Just want to show a little appreciation for my girlfriend.

What I'm about to say is going to sound harsh, and probably pretty dickish. Nevertheless, I think ya need to consider that it is pretty frustrating to be on the other side of your fence. Especially if he isn't a very emotional or "people person" kinda guy to begin with.

Like the person you're replying to, being around a person who's constantly negative (whether they mean to be or not) can really "drag you down".

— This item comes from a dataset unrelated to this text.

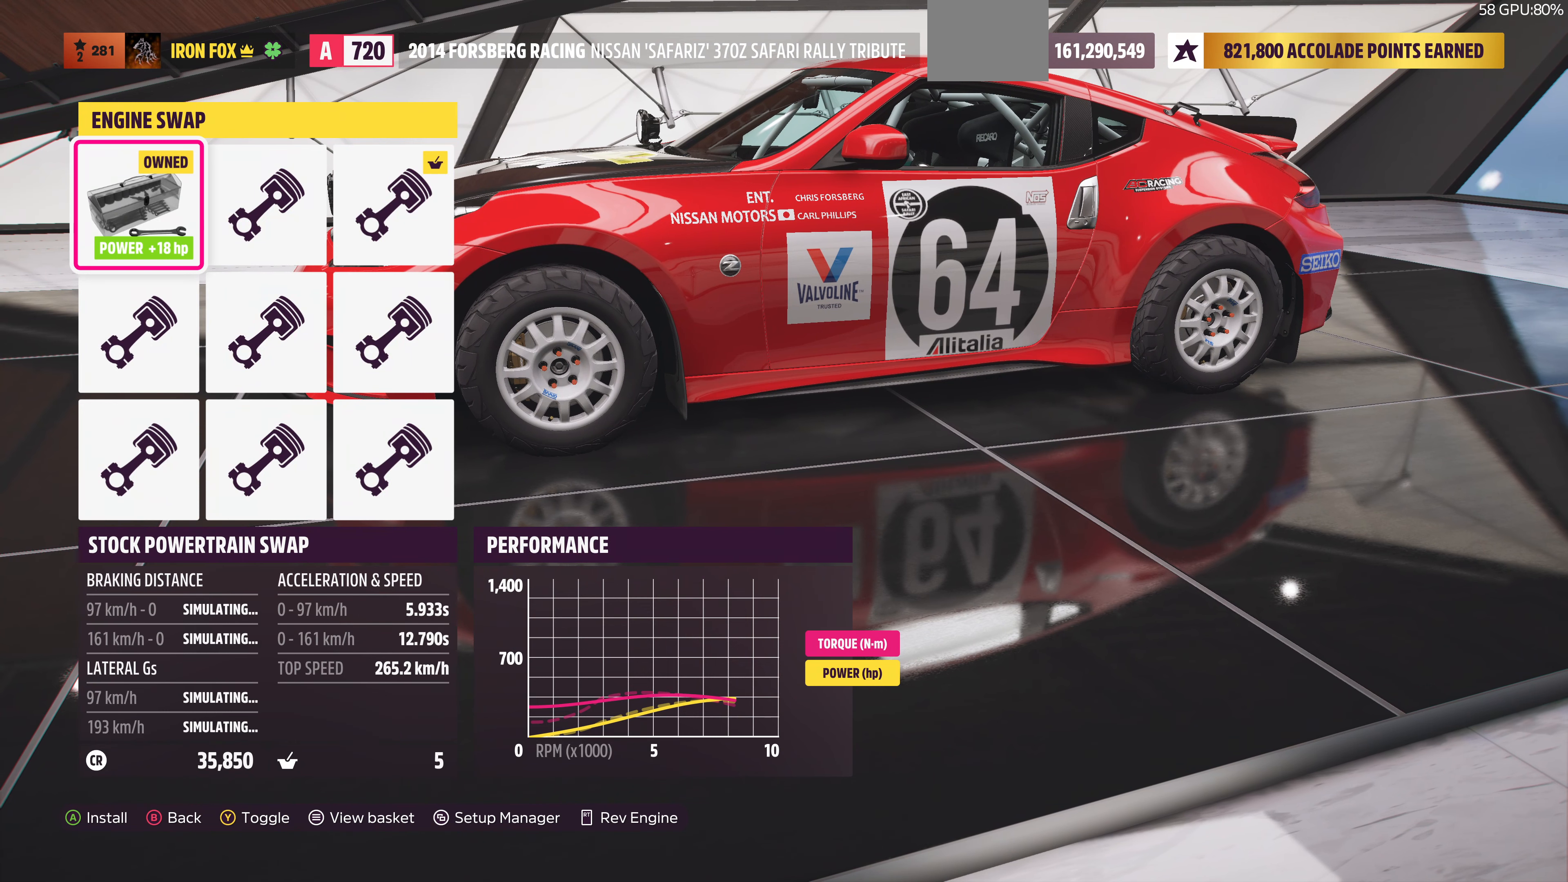
{"buttons": ["DPAD_RIGHT"], "left_stick": "center", "right_stick": "center", "events": [[300, "DPAD_RIGHT", "down"], [400, "DPAD_RIGHT", "up"], [467, "DPAD_RIGHT", "down"]]}
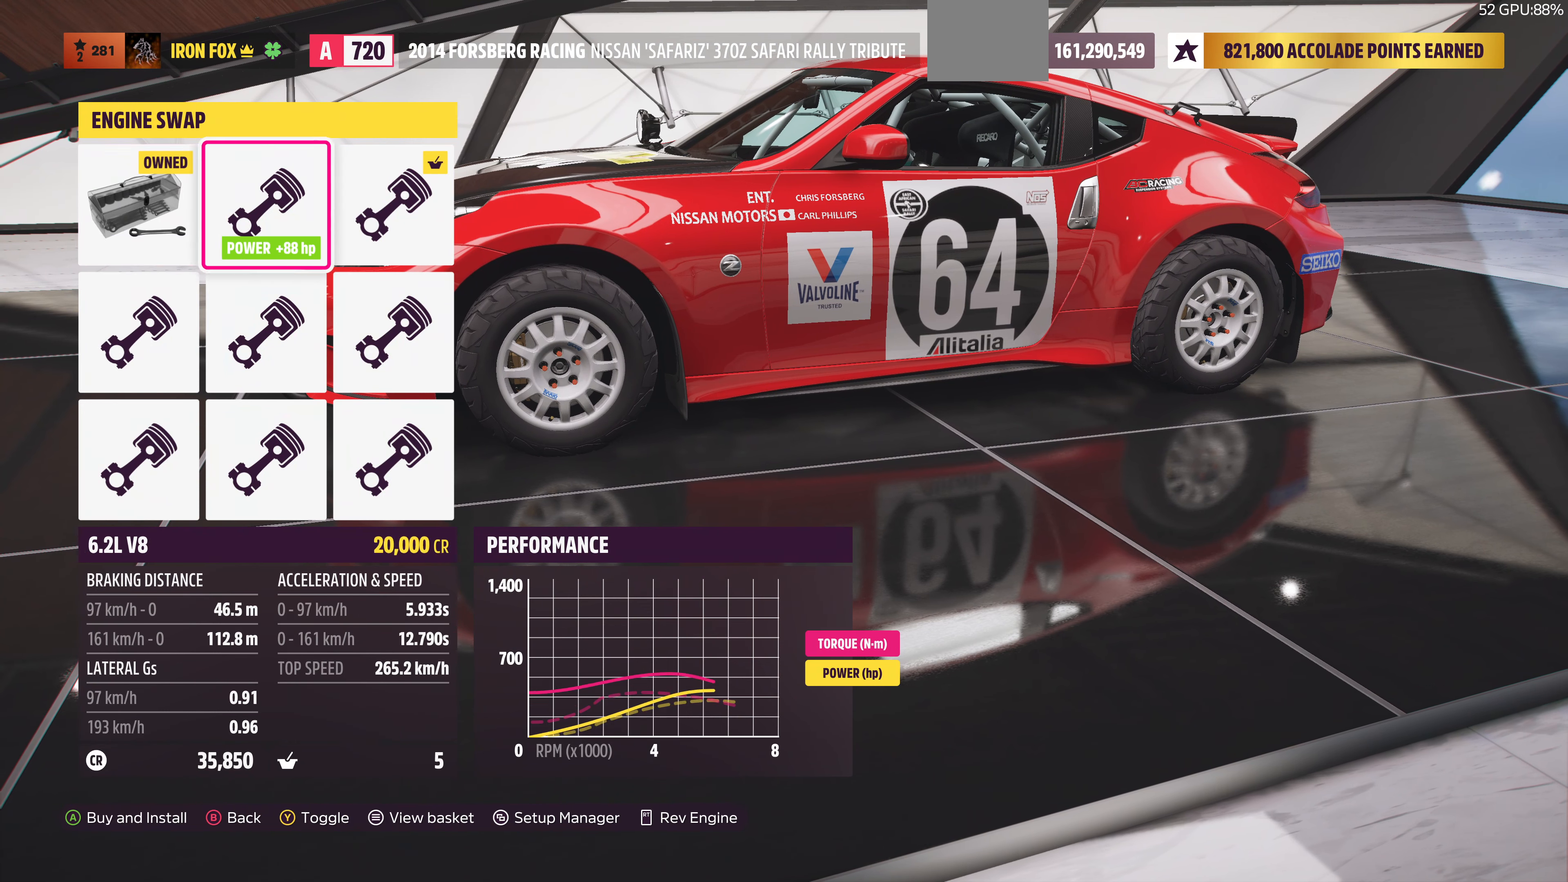
{"buttons": [], "left_stick": "center", "right_stick": "center", "events": [[100, "DPAD_RIGHT", "up"]]}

Most of us like to imagine we'd be a saint for our friends and loved ones and offer a crying shoulder every time they asked for it. And most of us will gladly offer a sympathetic ear or our shoulders to lean on - for the first dozen times or so. If it becomes something that happens all the time, though, a person's sympathy may begin to wear thin.

It's something almost all of us have experienced in one form or another. Who hasn't gotten annoyed at that one friend who's constantly asking for your help at inconvenient times? You may have lent them a hand with a smile on your face anyway, because you knew it was the right thing to do, but you did feel slightly annoyed. Now imagine if that happened to you every other day, and the person is highly emotional about it ...

If you're struggling with mental health issues, then it isn't your fault that this is happening. And your BF could definitely afford to be nicer to you (turning his xbox up when you're crying is just ... ugh). That said, everybody has a limit, no matter how nice they are or started off as. It isn't your fault if your condition pushes those limits. But -assuming you want this relationship to last- you should have an interest in making sure that it doesn't.